> _题目要求_
根据下方的网页节选，程序替换的整个过程中是否创建了新的进程？

程序替换是通过特定的接口 ，加载磁盘上的⼀个全新的程序(代码和数据) ，加载到调用进程的地址空间中。

程序替换的本质：把代码和数据拷贝到内存 中，整个过程没有创建新的进程。

程序运行之前，OS必须将其加载到内存中，所有OS必须提供对应的系统调用，即exec*系列函数。

程序替换之后，exec*的后续代码也不会执行，因为代码和数据被替换了。

还有一点，exec*系列的函数，执行成功之后，没有返回值。

实例

复制代码

#include<stdio.h>
#include<unistd.h>
#include<stdlib.h>
#include<sys/wait.h>
#include<sys/types.h>

int main()
{
  printf("我变成了一个子进程:%d\n",getpid());
  pid_t id = fork();
  if(id == 0)
  {
    printf("准备执行程序替换函数\n");
    execl("/usr/bin/ls","ls","-a","-l",NULL);
    printf("程序替换函数执行完成\n");	//正常运行时，该语句会被替换，从而不会执行。
    exit(0);
  }
  wait(NULL);
  printf("my code is running...\n");
  printf("my code is running...\n");
  printf("my code is running...\n");
  printf("my code is running...\n");
  printf("my code is running...\n");
  printf("my code is running...\n");

  return 0;
}

预期结果

父进程创建子进程
子进程执行 ls -a -l（程序替换）
子进程退出
父进程从 wait() 返回，继续执行后面的 printf 语句

执行结果

替换函数

库函数：

复制代码

NAME
       execl, execlp, execle, execv, execvp, execvpe - execute a file
LIBRARY
       Standard C library (libc, -lc)
SYNOPSIS
       #include <unistd.h>

       extern char **environ;
       int execl(const char *pathname, const char *arg, ...
                       /*, (char *) NULL */);
       int execlp(const char *file, const char *arg, ...
                       /*, (char *) NULL */);
       int execle(const char *pathname, const char *arg, ...

> _给定材料_

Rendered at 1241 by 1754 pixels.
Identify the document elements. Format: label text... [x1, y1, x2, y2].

> _本题答案_
没有，程序替换的整个过程没有创建新的进程。